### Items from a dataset
----------------

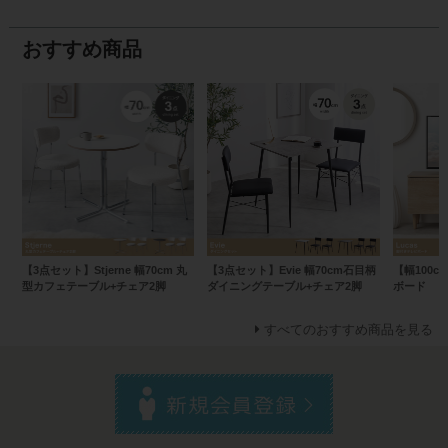
おすすめ商品
【3点セット】Stjerne 幅70cm 丸
【3点セット】Evie 幅70cm石目柄
【幅100c
型カフェテーブル+チェア2脚
ダイニングテーブル+チェア2脚
ボード
すべてのおすすめ商品を見る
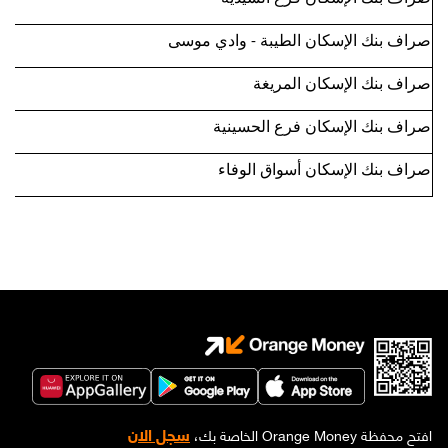
صراف بنك الإسكان الطيبة - وادي موسى
صراف بنك الإسكان المريغة
صراف بنك الإسكان فرع الحسينية
صراف بنك الإسكان أسواق الوفاء
سجل الان
افتح محفظة Orange Money الخاصة بك،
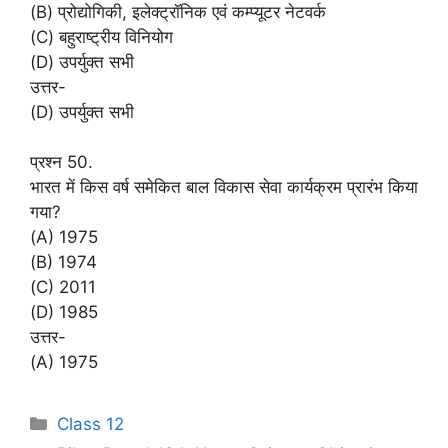
(B) प्रोद्योगिकी, इलेक्ट्रॉनिक एवं कम्प्यूटर नेटवर्क
(C) बहुराष्ट्रीय विनियोग
(D) उपर्युक्त सभी
उत्तर-
(D) उपर्युक्त सभी
प्रश्न 50.
भारत में किस वर्ष समेकित बाल विकास सेवा कार्यक्रम प्रारंभ किया
गया?
(A) 1975
(B) 1974
(C) 2011
(D) 1985
उत्तर-
(A) 1975
Categories
Class 12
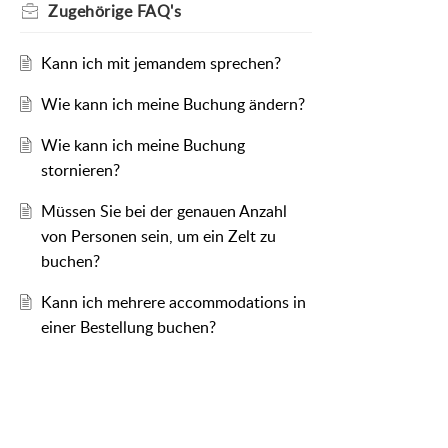
Zugehörige
FAQ's
Kann ich mit jemandem sprechen?
Wie kann ich meine Buchung ändern?
Wie kann ich meine Buchung
stornieren?
Müssen Sie bei der genauen Anzahl
von Personen sein, um ein Zelt zu
buchen?
Kann ich mehrere accommodations in
einer Bestellung buchen?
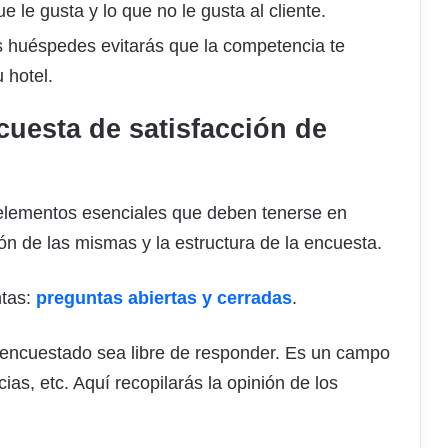
e le gusta y lo que no le gusta al cliente.
us huéspedes evitarás que la competencia te
 hotel.
uesta de satisfacción de
3 elementos esenciales que deben tenerse en
ión de las mismas y la estructura de la encuesta.
ntas:
preguntas abiertas y cerradas
.
 encuestado sea libre de responder. Es un campo
ias, etc. Aquí recopilarás la opinión de los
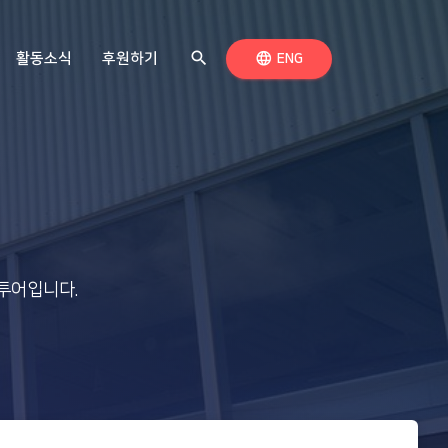
search
검색하기
language
활동소식
후원하기
언어 전환
ENG
투어입니다.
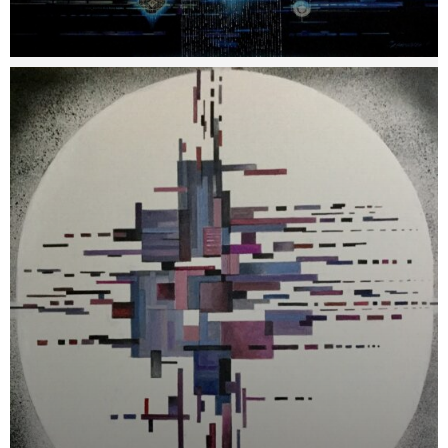
Галерея
Світ Олді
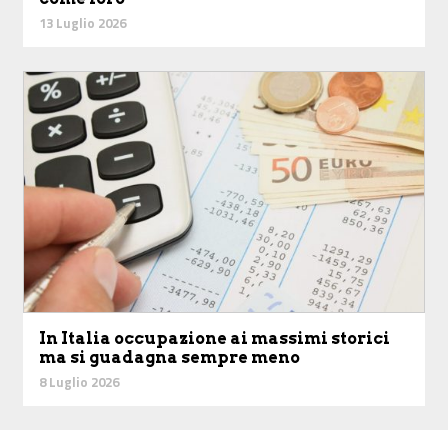
13 Luglio 2026
In Italia occupazione ai massimi storici
ma si guadagna sempre meno
8 Luglio 2026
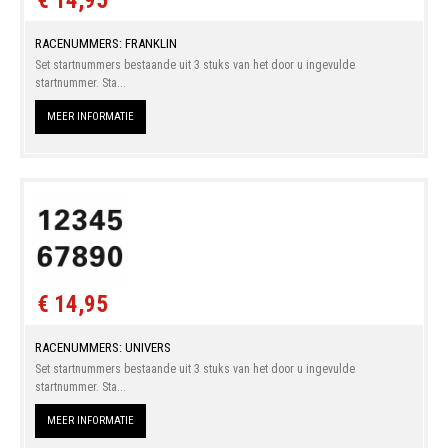
€ 14,95
RACENUMMERS: FRANKLIN
Set startnummers bestaande uit 3 stuks van het door u ingevulde
startnummer. Sta...
MEER INFORMATIE
€ 14,95
RACENUMMERS: UNIVERS
Set startnummers bestaande uit 3 stuks van het door u ingevulde
startnummer. Sta...
MEER INFORMATIE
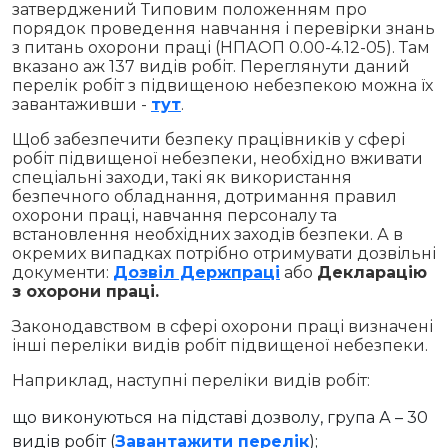
затверджений Типовим положенням про
порядок проведення навчання і перевірки знань
з питань охорони праці (НПАОП 0.00-4.12-05). Там
вказано аж 137 видів робіт. Переглянути даний
перелік робіт з підвищеною небезпекою можна їх
завантаживши -
тут
.
Щоб забезпечити безпеку працівників у сфері
робіт підвищеної небезпеки, необхідно вживати
спеціальні заходи, такі як використання
безпечного обладнання, дотримання правил
охорони праці, навчання персоналу та
встановлення необхідних заходів безпеки. А в
окремих випадках потрібно отримувати дозвільні
документи:
Дозвіл Держпраці
або
Декларацію
з охорони праці.
Законодавством в сфері охорони праці визначені
інші переліки видів робіт підвищеної небезпеки.
Наприклад, наступні переліки видів робіт:
що виконуються на підставі дозволу, група А – 30
видів робіт (
Завантажити перелік
);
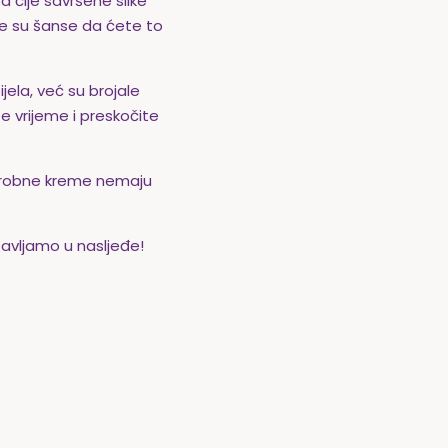
d čije savršene slike
ale su šanse da ćete to
ijela, već su brojale
ite vrijeme i preskočite
i čarobne kreme nemaju
stavljamo u nasljeđe!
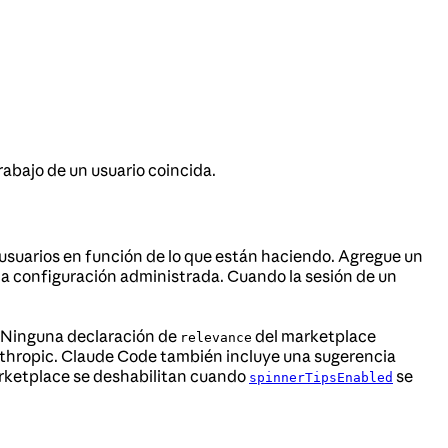
abajo de un usuario coincida.
 usuarios en función de lo que están haciendo. Agregue un
n la configuración administrada. Cuando la sesión de un
. Ninguna declaración de
del marketplace
relevance
 Anthropic. Claude Code también incluye una sugerencia
marketplace se deshabilitan cuando
se
spinnerTipsEnabled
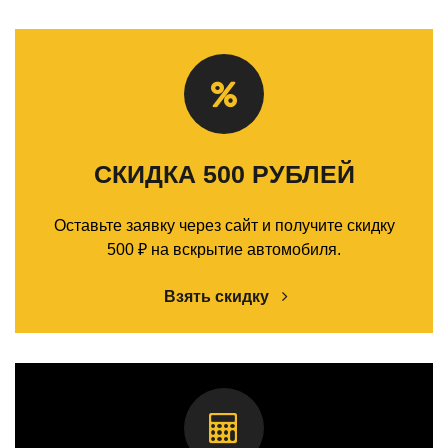
СКИДКА 500 РУБЛЕЙ
Оставьте заявку через сайт и получите скидку
500 ₽ на вскрытие автомобиля.
Взять скидку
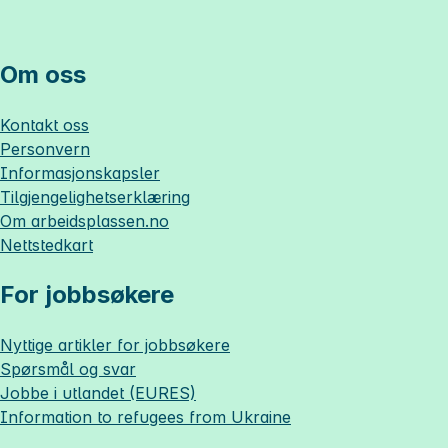
Om oss
Kontakt oss
Personvern
Informasjonskapsler
Tilgjengelighetserklæring
Om
arbeidsplassen.no
Nettstedkart
For jobbsøkere
Nyttige artikler for jobbsøkere
Spørsmål og svar
Jobbe i utlandet (EURES)
Information to refugees from Ukraine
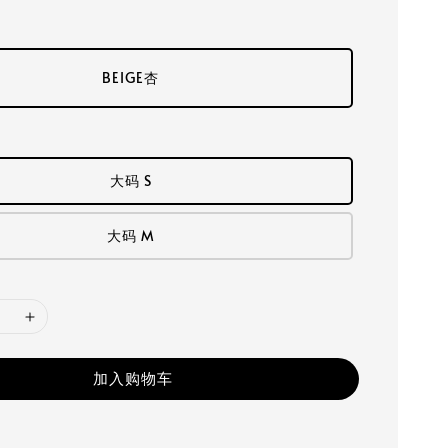
BEIGE杏
大码 S
大码 M
加入购物车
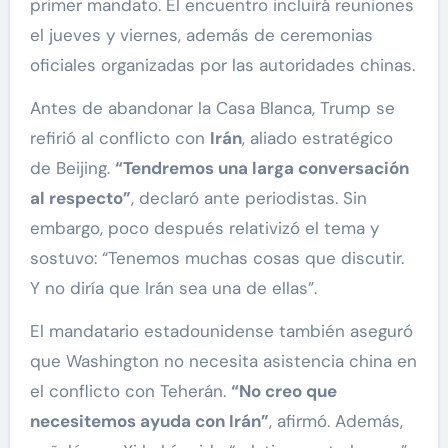
primer mandato. El encuentro incluirá reuniones
el jueves y viernes, además de ceremonias
oficiales organizadas por las autoridades chinas.
Antes de abandonar la Casa Blanca, Trump se
refirió al conflicto con
Irán
, aliado estratégico
de Beijing.
“Tendremos una larga conversación
al respecto”
, declaró ante periodistas. Sin
embargo, poco después relativizó el tema y
sostuvo: “Tenemos muchas cosas que discutir.
Y no diría que Irán sea una de ellas”.
El mandatario estadounidense también aseguró
que Washington no necesita asistencia china en
el conflicto con Teherán.
“No creo que
necesitemos ayuda con Irán”
, afirmó. Además,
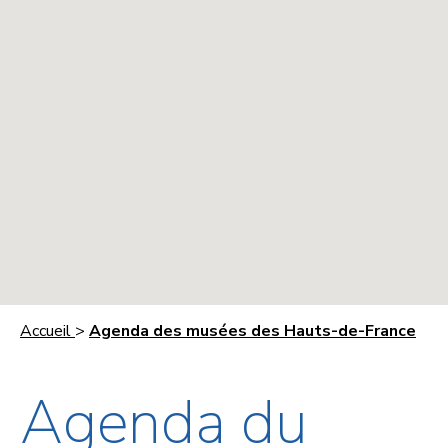
Accueil
>
Agenda des musées des Hauts-de-France
Agenda du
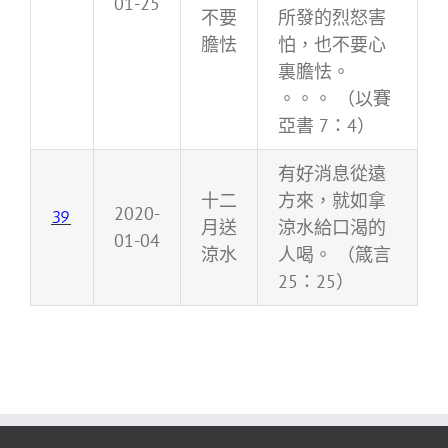
01-25
不要
所發的烈怒害
膽怯
怕，也不要心
裏膽怯。
。。。 （以賽
亞書 7：4）
有好消息從遠
十二
方來，就如拿
2020-
39
月送
涼水給口渴的
01-04
涼水
人喝。 （箴言
25：25）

----------------

### PROBLEM STATEMENT
In the records above, how many lines contain the string "الإسكان"? Only that number should be written.

### ANSWER TO THIS TASK
4